OmniZip: Learning a Unified and Lightweight Lossless Compressor for Multi-Modal Data
arXiv:2602.22286v1 Announce Type: new Abstract: Lossless compression is essential for efficient data storage and transmission. Although learning-based lossless compressors achieve strong results, most of them are designed for a single modality, leading to redundant compressor deployments in multi-modal settings. Designing a unified multi-modal compressor is critical yet challenging, as different data types vary largely in format, dimension, and statistics. Multi-modal large language models offer a promising resolution but remain too complex for practical use. Thus, we propose \textbf{OmniZip}, \textbf{a unified and lightweight lossless compressor for multi-modal data (like image, text, speech, tactile, database, and gene sequence)}. Built on a lightweight backbone, OmniZip incorporates three key components to enable efficient multi-modal lossless compression: a modality-unified tokenizer that reversibly transforms diverse data into tokens, a modality-routing context learning mechanism
arXiv:2602.22286v1 Announce Type: new Abstract: Lossless compression is essential for efficient data storage and transmission. Although learning-based lossless compressors achieve strong results, most of them are designed for a single modality, leading to redundant compressor deployments in multi-modal settings. Designing a unified multi-modal compressor is critical yet challenging, as different data types vary largely in format, dimension, and statistics. Multi-modal large language models offer a promising resolution but remain too complex for practical use. Thus, we propose \textbf{OmniZip}, \textbf{a unified and lightweight lossless compressor for multi-modal data (like image, text, speech, tactile, database, and gene sequence)}. Built on a lightweight backbone, OmniZip incorporates three key components to enable efficient multi-modal lossless compression: a modality-unified tokenizer that reversibly transforms diverse data into tokens, a modality-routing context learning mechanism that enables flexible multi-modal context modeling, and a modality-routing feedforward design that further enhances the model's nonlinear representation flexibility. A reparameterization training strategy is used to enhance model capacity. OmniZip outperforms or matches other state-of-the-art compressors on multiple modalities, achieving 42\%, 57\%, 62\% and 42\%, 53\% higher compression efficiency than gzip on CLIC-M, TouchandGo, enwik9, LibriSpeech, and WikiSQL datasets, respectively. It also supports near real-time inference on resource-constrained edge devices, reaching about 1MB/s on MacBook CPUs and iPhone NPUs. Our code is released at https://github.com/adminasmi/OmniZip-CVPR2026.
Executive Summary
This article proposes OmniZip, a unified and lightweight lossless compressor for multi-modal data that achieves state-of-the-art results in various modalities while supporting near real-time inference on resource-constrained edge devices. OmniZip incorporates three key components: a modality-unified tokenizer, a modality-routing context learning mechanism, and a modality-routing feedforward design. The model outperforms or matches other state-of-the-art compressors on multiple modalities, including image, text, speech, tactile, database, and gene sequence. The authors' use of a reparameterization training strategy enhances the model's capacity, enabling efficient compression and inference.
Key Points
- ▸ OmniZip is a unified and lightweight lossless compressor for multi-modal data.

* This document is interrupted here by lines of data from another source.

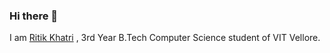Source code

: ### Hi there 👋

<!--
**RKRitik/RKRitik** is a ✨ _special_ ✨ repository because its `README.md` (this file) appears on your GitHub profile.

Here are some ideas to get you started:
I am [Ritik Khatri](https://github.com/RKRitik) , 3rd Year B.Tech Computer Science student of VIT Vellore.

- 🔭 I’m currently working on ...
- 🌱 I’m currently learning ...
- 👯 I’m looking to collaborate on ...
- 🤔 I’m looking for help with ...
- 💬 Ask me about ...
- 📫 How to reach me: ...
- 😄 Pronouns: ...
- ⚡ Fun fact: ...
-->
I am [Ritik Khatri](https://github.com/RKRitik) , 3rd Year B.Tech Computer Science student of VIT Vellore.
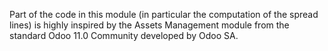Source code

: Part of the code in this module (in particular the computation of the
spread lines) is highly inspired by the Assets Management module from
the standard Odoo 11.0 Community developed by Odoo SA.
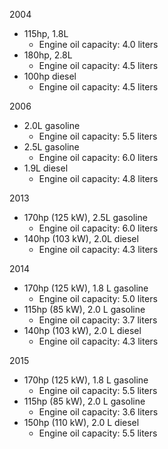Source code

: 2004
- 115hp, 1.8L
    - Engine oil capacity: 4.0 liters
- 180hp, 2.8L
    - Engine oil capacity: 4.5 liters
- 100hp diesel
    - Engine oil capacity: 4.5 liters

2006
- 2.0L gasoline
    - Engine oil capacity: 5.5 liters
- 2.5L gasoline
    - Engine oil capacity: 6.0 liters
- 1.9L diesel
    - Engine oil capacity: 4.8 liters

2013
- 170hp (125 kW), 2.5L gasoline
    - Engine oil capacity: 6.0 liters
- 140hp (103 kW), 2.0L diesel
    - Engine oil capacity: 4.3 liters

2014
- 170hp (125 kW), 1.8 L gasoline
    - Engine oil capacity: 5.0 liters
- 115hp (85 kW), 2.0 L gasoline
    - Engine oil capacity: 3.7 liters
- 140hp (103 kW), 2.0 L diesel
    - Engine oil capacity: 4.3 liters

2015
- 170hp (125 kW), 1.8 L gasoline
    - Engine oil capacity: 5.5 liters
- 115hp (85 kW), 2.0 L gasoline
    - Engine oil capacity: 3.6 liters
- 150hp (110 kW), 2.0 L diesel
    - Engine oil capacity: 5.5 liters
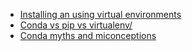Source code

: - [Installing an using virtual environments](https://packaging.python.org/guides/installing-using-pip-and-virtual-environments/)
- [Conda vs pip vs virtualenv/](https://docs.conda.io/projects/conda/en/latest/commands.html#conda-vs-pip-vs-virtualenv-commands)
- [Conda myths and miconceptions](https://jakevdp.github.io/blog/2016/08/25/conda-myths-and-misconceptions/#Myth-#3:-Conda-and-pip-are-direct-competitors)
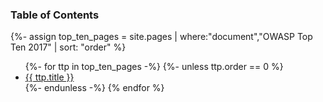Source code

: ### Table of Contents
{%- assign top_ten_pages = site.pages | where:"document","OWASP Top Ten 2017" | sort: "order" %}
<ul>
{%- for ttp in top_ten_pages -%}
{%- unless ttp.order == 0 %}
<li><a href="{{site.baseurl}}{{ ttp.url }}">{{ ttp.title }}</a></li>
{%- endunless -%}
{% endfor %}
</ul>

- ▸ The model incorporates three key components: a modality-unified tokenizer, a modality-routing context learning mechanism, and a modality-routing feedforward design.

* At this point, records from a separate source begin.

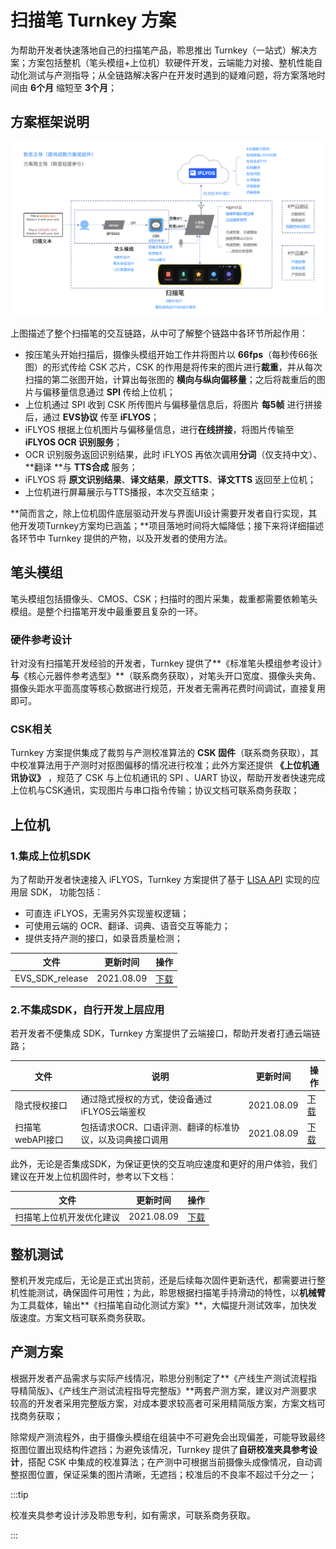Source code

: # 扫描笔 Turnkey 方案

为帮助开发者快速落地自己的扫描笔产品，聆思推出 Turnkey（一站式）解决方案；方案包括整机（笔头模组+上位机）软硬件开发，云端能力对接、整机性能自动化测试与产测指导；从全链路解决客户在开发时遇到的疑难问题，将方案落地时间由 **6个月** 缩短至 **3个月**；



## 方案框架说明 

![](./files/frame.png)

上图描述了整个扫描笔的交互链路，从中可了解整个链路中各环节所起作用：

- 按压笔头开始扫描后，摄像头模组开始工作并将图片以 **66fps**（每秒传66张图）的形式传给 CSK 芯片，CSK 的作用是将传来的图片进行**裁重**，并从每次扫描的第二张图开始，计算出每张图的 **横向与纵向偏移量**；之后将裁重后的图片与偏移量信息通过 **SPI** 传给上位机；
- 上位机通过 SPI 收到 CSK 所传图片与偏移量信息后，将图片 **每5帧** 进行拼接后，通过 **EVS协议** 传至 **iFLYOS**；
- iFLYOS 根据上位机图片与偏移量信息，进行**在线拼接**，将图片传输至 **iFLYOS OCR 识别服务**；
- OCR 识别服务返回识别结果，此时 iFLYOS 再依次调用**分词**（仅支持中文）、**翻译 **与 **TTS合成** 服务；
- iFLYOS 将 **原文识别结果**、**译文结果**，**原文TTS**、**译文TTS** 返回至上位机；
- 上位机进行屏幕展示与TTS播报，本次交互结束；

**简而言之，除上位机固件底层驱动开发与界面UI设计需要开发者自行实现，其他开发项Turnkey方案均已涵盖；**项目落地时间将大幅降低；接下来将详细描述各环节中 Turnkey 提供的产物，以及开发者的使用方法。



## 笔头模组

笔头模组包括摄像头、CMOS、CSK；扫描时的图片采集，裁重都需要依赖笔头模组。是整个扫描笔开发中最重要且复杂的一环。

### 硬件参考设计

针对没有扫描笔开发经验的开发者，Turnkey 提供了**《标准笔头模组参考设计》**与**《核心元器件参考选型》**（联系商务获取），对笔头开口宽度、摄像头夹角、摄像头距水平面高度等核心数据进行规范，开发者无需再花费时间调试，直接复用即可。

### CSK相关

Turnkey 方案提供集成了裁剪与产测校准算法的 **CSK 固件**（联系商务获取），其中校准算法用于产测时对抠图偏移的情况进行校准；此外方案还提供 **《上位机通讯协议》**  ，规范了 CSK 与上位机通讯的 SPI 、UART 协议，帮助开发者快速完成上位机与CSK通讯，实现图片与串口指令传输；协议文档可联系商务获取；

 

## 上位机

### 1.集成上位机SDK

为了帮助开发者快速接入 iFLYOS，Turnkey 方案提供了基于 [LISA API](https://open.listenai.com/resource/open/doc_resource%2F%E6%89%AB%E6%8F%8F%E7%AC%94%2F%E4%B8%8A%E4%BD%8D%E6%9C%BA%2FLISA%20API%20%E5%8F%82%E8%80%83%E6%89%8B%E5%86%8CV1.3.pdf) 实现的应用层 SDK， 功能包括：

- 可直连 iFLYOS，无需另外实现鉴权逻辑；
- 可使用云端的 OCR、翻译、词典、语音交互等能力；
- 提供支持产测的接口，如录音质量检测；

| 文件            | 更新时间   | 操作                                                         |
| --------------- | ---------- | ------------------------------------------------------------ |
| EVS_SDK_release | 2021.08.09 | [下载](https://open.listenai.com/resource/open/doc_resource%2F%E6%89%AB%E6%8F%8F%E7%AC%94%2F%E4%B8%8A%E4%BD%8D%E6%9C%BA%2FEVS_SDK-20210730-release.7z) |

### 2.不集成SDK，自行开发上层应用

若开发者不便集成 SDK，Turnkey 方案提供了云端接口，帮助开发者打通云端链路；

| 文件             | 说明                                                    | 更新时间   | 操作                                                         |
| ---------------- | ------------------------------------------------------- | ---------- | ------------------------------------------------------------ |
| 隐式授权接口     | 通过隐式授权的方式，使设备通过iFLYOS云端鉴权            | 2021.08.09 | [下载](https://open.listenai.com/resource/open/doc_resource%2F%E6%89%AB%E6%8F%8F%E7%AC%94%2F%E4%B8%8A%E4%BD%8D%E6%9C%BA%2FiFLYOS%E9%9A%90%E5%BC%8F%E6%8E%88%E6%9D%83%E6%8E%A5%E5%8F%A3%E6%96%87%E6%A1%A3.pdf) |
| 扫描笔webAPI接口 | 包括请求OCR、口语评测、翻译的标准协议，以及词典接口调用 | 2021.08.09 | [下载](https://open.listenai.com/resource/open/doc_resource%2F%E6%89%AB%E6%8F%8F%E7%AC%94%2F%E4%B8%8A%E4%BD%8D%E6%9C%BA%2F%E6%89%AB%E6%8F%8F%E7%AC%94webAPI%E6%8E%A5%E5%8F%A3%20-%20iFLYOS.pdf) |

此外，无论是否集成SDK，为保证更快的交互响应速度和更好的用户体验，我们建议在开发上位机固件时，参考以下文档：

| 文件                     | 更新时间   | 操作                                                         |
| ------------------------ | ---------- | ------------------------------------------------------------ |
| 扫描笔上位机开发优化建议 | 2021.08.09 | [下载](https://open.listenai.com/resource/open/doc_resource%2F%E6%89%AB%E6%8F%8F%E7%AC%94%2F%E4%B8%8A%E4%BD%8D%E6%9C%BA%2F%E6%89%AB%E6%8F%8F%E7%AC%94%E4%B8%8A%E4%BD%8D%E6%9C%BA%E5%BC%80%E5%8F%91%E4%BC%98%E5%8C%96%E5%BB%BA%E8%AE%AE.pdf) |



## 整机测试

整机开发完成后，无论是正式出货前，还是后续每次固件更新迭代，都需要进行整机性能测试，确保固件可用性；为此，聆思根据扫描笔手持滑动的特性，以**机械臂**为工具载体，输出**《扫描笔自动化测试方案》**，⼤幅提升测试效率，加快发版速度。方案文档可联系商务获取。



## 产测方案

根据开发者产品需求与实际产线情况，聆思分别制定了**《产线生产测试流程指导精简版》**、**《产线生产测试流程指导完整版》**两套产测方案，建议对产测要求较高的开发者采用完整版方案，对成本要求较高者可采用精简版方案，方案文档可找商务获取；

除常规产测流程外，由于摄像头模组在组装中不可避免会出现偏差，可能导致最终抠图位置出现结构件遮挡；为避免该情况，Turnkey 提供了**自研校准夹具参考设计**，搭配 CSK 中集成的校准算法；在产测中可根据当前摄像头成像情况，自动调整抠图位置，保证采集的图片清晰，无遮挡；校准后的不良率不超过千分之一；

:::tip

校准夹具参考设计涉及聆思专利，如有需求，可联系商务获取。

:::
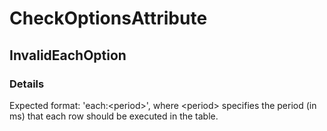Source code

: ﻿---  
uid: Validator_7_3_8  
---

# CheckOptionsAttribute

## InvalidEachOption

### Details

Expected format: 'each:\<period\>', where \<period\> specifies the period (in ms) that each row should be executed in the table.
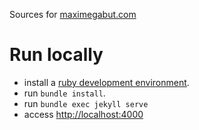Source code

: Sources for [maximegabut.com](https://maximegabut.com)

# Run locally

- install a [ruby development environment](https://jekyllrb.com/docs/installation/).
- run `bundle install`.
- run `bundle exec jekyll serve`
- access [http://localhost:4000](http://localhost:4000)

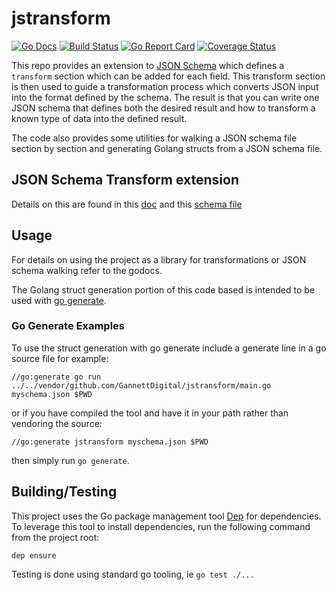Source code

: # jstransform
[![Go Docs](https://godoc.org/github.com/GannettDigital/jstransform?status.svg)](https://godoc.org/github.com/GannettDigital/jstransform)
[![Build Status](https://travis-ci.org/GannettDigital/jstransform.svg)](https://travis-ci.org/GannettDigital/jstransform)
[![Go Report Card](https://goreportcard.com/badge/github.com/GannettDigital/jstransform)](https://goreportcard.com/report/github.com/GannettDigital/jstransform)
[![Coverage Status](https://coveralls.io/repos/github/GannettDigital/jstransform/badge.svg?branch=master)](https://coveralls.io/github/GannettDigital/jstransform?branch=master)


This repo provides an extension to [JSON Schema](http://json-schema.org/) which defines a `transform` section which can be added for each field.
This transform section is then used to guide a transformation process which converts JSON input into the format defined by the schema.
The result is that you can write one JSON schema that defines both the desired result and how to transform a known type of data into the defined result.

The code also provides some utilities for walking a JSON schema file section by section and generating Golang structs from a JSON schema file.

## JSON Schema Transform extension
Details on this are found in this [doc](./transform.adoc) and this [schema file](./transformSchema.json)

## Usage
For details on using the project as a library for transformations or JSON schema walking refer to the godocs.

The Golang struct generation portion of this code based is intended to be used with [go generate](https://blog.golang.org/generate).

### Go Generate Examples

To use the struct generation with go generate include a generate line in a go source file for example:

    //go:generate go run ../../vendor/github.com/GannettDigital/jstransform/main.go myschema.json $PWD

or if you have compiled the tool and have it in your path rather than vendoring the source:

    //go:generate jstransform myschema.json $PWD

then simply run `go generate`.

## Building/Testing
This project uses the Go package management tool [Dep](https://github.com/golang/dep) for dependencies.
To leverage this tool to install dependencies, run the following command from the project root:

    dep ensure

Testing is done using standard go tooling, ie `go test ./...`
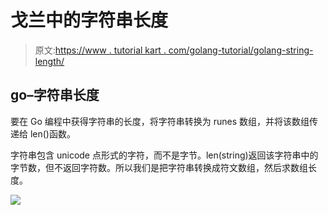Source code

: # 戈兰中的字符串长度

> 原文:[https://www . tutorial kart . com/golang-tutorial/golang-string-length/](https://www.tutorialkart.com/golang-tutorial/golang-string-length/)

## go–字符串长度

要在 Go 编程中获得字符串的长度，将字符串转换为 runes 数组，并将该数组传递给 len()函数。

字符串包含 unicode 点形式的字符，而不是字节。len(string)返回该字符串中的字节数，但不返回字符数。所以我们是把字符串转换成符文数组，然后求数组长度。

[![](../Images/925da31b32d6bc3827932f6c8afb11bb.png)](https://www.tutorialkart.com/)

- ▸ OmniZip outperforms or matches other state-of-the-art compressors on multiple modalities.
Merits
Scalability
OmniZip's unified architecture enables efficient compression of diverse multi-modal data, making it a scalable solution for various applications.
Practicality
The model's ability to support near real-time inference on resource-constrained edge devices makes it a practical solution for real-world applications.
Flexibility
OmniZip's modality-routing design allows for flexible adaptation to different modalities and applications, increasing its flexibility and versatility.
Demerits
Complexity
The model's architecture may be complex and difficult to interpret, which could hinder its adoption and maintenance in certain applications.
Resource Requirements
While OmniZip supports inference on resource-constrained devices, its training requirements may still be computationally intensive and resource-hungry.
Expert Commentary
The proposal of OmniZip is a significant advancement in the field of data compression, as it provides a unified and lightweight solution for multi-modal data. While the model's architecture may be complex, its scalability and practicality make it an attractive solution for various applications. However, further research is needed to explore the model's limitations and potential biases. The implications of OmniZip are far-reaching, with potential applications in edge AI, IoT, and data management. As the field of deep learning for data compression continues to evolve, OmniZip is an important milestone that will likely shape the future of data storage and management.
Recommendations
- ✓ Further research is needed to explore the model's limitations and potential biases, as well as to develop more efficient training and inference strategies.
- ✓ The authors should provide more detailed analysis and evaluation of the model's performance on various datasets and applications, including a comparison with other state-of-the-art compressors.